Microsoft faces criticism over Windows, GitHub, Copilot

The Register's May 3 "Kettle" column and podcast argues that Microsoft is facing mounting user and developer dissatisfaction. The Register reports recent moves have left Windows "a mess", GitHub "wobbling", and Copilot drawing considerable flak. The item says CEO Satya Nadella and Windows head Pavan Davuluri "have promised to make good" in response to the backlash. The episode features host Brandon Vigliarolo with US editor Avram Piltch and Microsoft reporter Richard Speed discussing the companys operational and product issues. Editorial analysis: Companies that run large operating systems and developer platforms commonly face compounding release-quality, compatibility, and trust problems that create sustained user frustration.
What happened
The Register reports that Microsoft has faced widespread criticism across several of its flagship products, with coverage saying Windows is "a mess", GitHub has been "wobbling", and Copilot is drawing flak. The Register's "Kettle" podcast on May 3 features host Brandon Vigliarolo joined by US editor Avram Piltch and Microsoft reporter Richard Speed discussing those issues. The Register reports that CEO Satya Nadella and Windows head Pavan Davuluri "have promised to make good" following the backlash.

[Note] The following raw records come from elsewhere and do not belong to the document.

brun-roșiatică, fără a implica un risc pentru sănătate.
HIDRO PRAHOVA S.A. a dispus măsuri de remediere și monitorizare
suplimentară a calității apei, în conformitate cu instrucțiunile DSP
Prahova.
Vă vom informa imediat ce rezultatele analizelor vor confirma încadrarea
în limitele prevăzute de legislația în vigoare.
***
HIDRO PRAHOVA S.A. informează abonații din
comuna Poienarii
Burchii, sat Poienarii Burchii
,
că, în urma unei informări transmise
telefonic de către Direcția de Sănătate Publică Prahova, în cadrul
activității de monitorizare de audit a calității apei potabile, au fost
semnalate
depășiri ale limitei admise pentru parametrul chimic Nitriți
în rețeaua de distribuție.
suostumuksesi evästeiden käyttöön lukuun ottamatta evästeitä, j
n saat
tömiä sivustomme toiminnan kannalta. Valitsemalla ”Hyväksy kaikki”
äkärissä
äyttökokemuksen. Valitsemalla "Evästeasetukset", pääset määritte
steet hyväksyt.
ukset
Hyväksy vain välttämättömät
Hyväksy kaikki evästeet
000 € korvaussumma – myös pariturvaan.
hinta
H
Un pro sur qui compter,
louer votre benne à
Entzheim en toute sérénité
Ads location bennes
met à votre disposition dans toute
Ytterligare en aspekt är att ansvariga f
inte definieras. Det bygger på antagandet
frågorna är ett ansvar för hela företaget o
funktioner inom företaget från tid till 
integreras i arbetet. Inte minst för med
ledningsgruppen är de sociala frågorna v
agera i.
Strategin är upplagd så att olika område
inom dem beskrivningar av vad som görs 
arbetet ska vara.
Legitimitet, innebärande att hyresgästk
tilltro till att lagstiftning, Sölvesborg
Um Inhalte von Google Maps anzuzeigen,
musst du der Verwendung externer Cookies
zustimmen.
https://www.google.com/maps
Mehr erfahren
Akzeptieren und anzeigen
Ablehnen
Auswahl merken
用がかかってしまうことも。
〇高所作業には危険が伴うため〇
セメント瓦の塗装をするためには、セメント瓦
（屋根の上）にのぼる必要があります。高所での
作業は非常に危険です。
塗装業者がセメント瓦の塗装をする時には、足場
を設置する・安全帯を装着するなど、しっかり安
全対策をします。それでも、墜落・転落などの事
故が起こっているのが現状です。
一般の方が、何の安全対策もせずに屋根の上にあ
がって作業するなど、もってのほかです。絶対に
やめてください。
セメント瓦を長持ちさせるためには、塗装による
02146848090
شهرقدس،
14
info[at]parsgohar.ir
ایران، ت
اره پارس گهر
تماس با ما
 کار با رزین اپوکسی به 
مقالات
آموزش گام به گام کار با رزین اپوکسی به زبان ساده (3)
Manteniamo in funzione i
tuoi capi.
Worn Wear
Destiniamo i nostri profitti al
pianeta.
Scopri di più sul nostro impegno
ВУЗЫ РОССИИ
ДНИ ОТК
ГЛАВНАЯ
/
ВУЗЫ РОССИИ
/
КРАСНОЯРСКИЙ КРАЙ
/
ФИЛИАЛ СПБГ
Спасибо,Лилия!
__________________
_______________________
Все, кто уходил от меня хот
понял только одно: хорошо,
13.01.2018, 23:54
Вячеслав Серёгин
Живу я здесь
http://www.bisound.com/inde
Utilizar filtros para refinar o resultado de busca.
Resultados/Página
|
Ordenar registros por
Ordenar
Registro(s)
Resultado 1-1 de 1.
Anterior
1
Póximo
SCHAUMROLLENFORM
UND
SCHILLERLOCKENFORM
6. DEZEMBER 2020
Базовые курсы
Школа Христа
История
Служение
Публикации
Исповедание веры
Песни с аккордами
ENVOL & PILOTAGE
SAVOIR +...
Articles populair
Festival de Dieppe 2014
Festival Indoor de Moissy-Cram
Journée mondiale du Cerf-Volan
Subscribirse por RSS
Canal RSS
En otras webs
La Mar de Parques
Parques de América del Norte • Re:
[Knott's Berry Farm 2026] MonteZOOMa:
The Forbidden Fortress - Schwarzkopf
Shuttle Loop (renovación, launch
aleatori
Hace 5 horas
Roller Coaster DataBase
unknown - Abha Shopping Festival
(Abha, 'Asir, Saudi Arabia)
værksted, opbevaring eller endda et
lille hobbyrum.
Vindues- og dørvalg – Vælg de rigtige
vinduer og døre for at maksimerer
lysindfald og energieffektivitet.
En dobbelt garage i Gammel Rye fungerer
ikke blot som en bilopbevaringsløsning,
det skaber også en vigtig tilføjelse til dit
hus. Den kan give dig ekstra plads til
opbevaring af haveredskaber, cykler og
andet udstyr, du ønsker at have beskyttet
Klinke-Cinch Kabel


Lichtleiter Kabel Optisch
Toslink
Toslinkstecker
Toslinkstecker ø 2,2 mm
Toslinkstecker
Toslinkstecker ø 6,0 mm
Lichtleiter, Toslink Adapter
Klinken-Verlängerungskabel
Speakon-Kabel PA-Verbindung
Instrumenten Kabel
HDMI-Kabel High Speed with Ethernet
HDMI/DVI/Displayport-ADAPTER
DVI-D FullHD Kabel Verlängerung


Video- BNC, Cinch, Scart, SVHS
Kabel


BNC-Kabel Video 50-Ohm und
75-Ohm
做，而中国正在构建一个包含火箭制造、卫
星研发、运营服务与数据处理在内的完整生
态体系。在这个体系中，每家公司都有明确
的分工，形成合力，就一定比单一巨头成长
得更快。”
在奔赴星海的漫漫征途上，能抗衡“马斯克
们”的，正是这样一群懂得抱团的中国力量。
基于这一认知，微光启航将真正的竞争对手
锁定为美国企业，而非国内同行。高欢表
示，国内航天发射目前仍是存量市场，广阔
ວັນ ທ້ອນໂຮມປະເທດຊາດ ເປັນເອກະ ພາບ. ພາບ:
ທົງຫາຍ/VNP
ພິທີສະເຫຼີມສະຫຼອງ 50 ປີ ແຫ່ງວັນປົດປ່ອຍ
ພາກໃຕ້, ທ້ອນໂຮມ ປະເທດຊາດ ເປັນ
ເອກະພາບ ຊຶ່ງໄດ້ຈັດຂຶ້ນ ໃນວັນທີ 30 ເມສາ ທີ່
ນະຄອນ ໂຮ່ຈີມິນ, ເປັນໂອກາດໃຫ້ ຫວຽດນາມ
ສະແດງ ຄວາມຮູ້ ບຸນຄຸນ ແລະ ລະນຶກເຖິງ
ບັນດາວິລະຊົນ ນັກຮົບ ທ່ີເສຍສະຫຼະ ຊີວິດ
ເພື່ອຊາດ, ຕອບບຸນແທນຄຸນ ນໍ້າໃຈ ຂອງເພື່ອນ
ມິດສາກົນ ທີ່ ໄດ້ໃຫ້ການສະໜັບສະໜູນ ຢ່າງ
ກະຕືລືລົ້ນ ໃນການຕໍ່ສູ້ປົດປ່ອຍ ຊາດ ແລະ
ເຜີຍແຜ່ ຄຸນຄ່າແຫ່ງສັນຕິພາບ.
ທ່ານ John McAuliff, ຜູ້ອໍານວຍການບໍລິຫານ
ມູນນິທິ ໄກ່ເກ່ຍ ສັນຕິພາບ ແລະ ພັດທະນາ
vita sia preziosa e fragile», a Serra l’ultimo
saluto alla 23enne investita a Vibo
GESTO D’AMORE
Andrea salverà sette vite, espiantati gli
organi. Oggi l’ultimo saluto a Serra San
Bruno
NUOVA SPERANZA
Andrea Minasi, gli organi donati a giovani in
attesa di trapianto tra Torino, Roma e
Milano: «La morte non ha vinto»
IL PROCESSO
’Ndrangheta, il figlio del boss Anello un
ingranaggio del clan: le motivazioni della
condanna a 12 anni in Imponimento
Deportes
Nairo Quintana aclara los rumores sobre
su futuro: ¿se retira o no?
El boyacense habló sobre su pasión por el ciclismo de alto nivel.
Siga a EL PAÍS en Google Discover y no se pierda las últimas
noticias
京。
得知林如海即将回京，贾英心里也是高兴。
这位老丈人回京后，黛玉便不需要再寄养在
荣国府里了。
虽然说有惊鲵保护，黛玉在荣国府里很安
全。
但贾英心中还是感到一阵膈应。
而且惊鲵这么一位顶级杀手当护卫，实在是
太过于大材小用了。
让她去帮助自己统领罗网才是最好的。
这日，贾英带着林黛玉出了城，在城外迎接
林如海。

Editorial analysis - technical context
Companies operating a large OS plus developer platform stack often face a mix of release-management, backward-compatibility, and telemetry/telemetry-interpretation challenges. For practitioners, that combination tends to surface as increased incident frequency, regressions in developer workflows, and faster erosion of trust when fixes are not clearly communicated.
Industry context
Observers tracking platform vendors note that visible instability in core developer tooling and the OS layer can amplify scrutiny across adjacent products, especially when automated developer-assist features like Copilot produce incorrect or disruptive outputs. Reporting like The Register's captures user sentiment but does not document Microsoft internal decision making or roadmaps.
What to watch
- •public statements or detailed postmortems from Microsoft that address specific outages or regressions
- •changes to release cadence or rollback mechanisms for Windows and GitHub integrations
- •community adoption and feedback signals for Copilot after any announced fixes or guidance
Scoring Rationale
The story concerns operational issues in widely used Microsoft products, which matter to many practitioners. Coverage is commentary rather than new technical disclosure, so it is notable but not industry-shaking.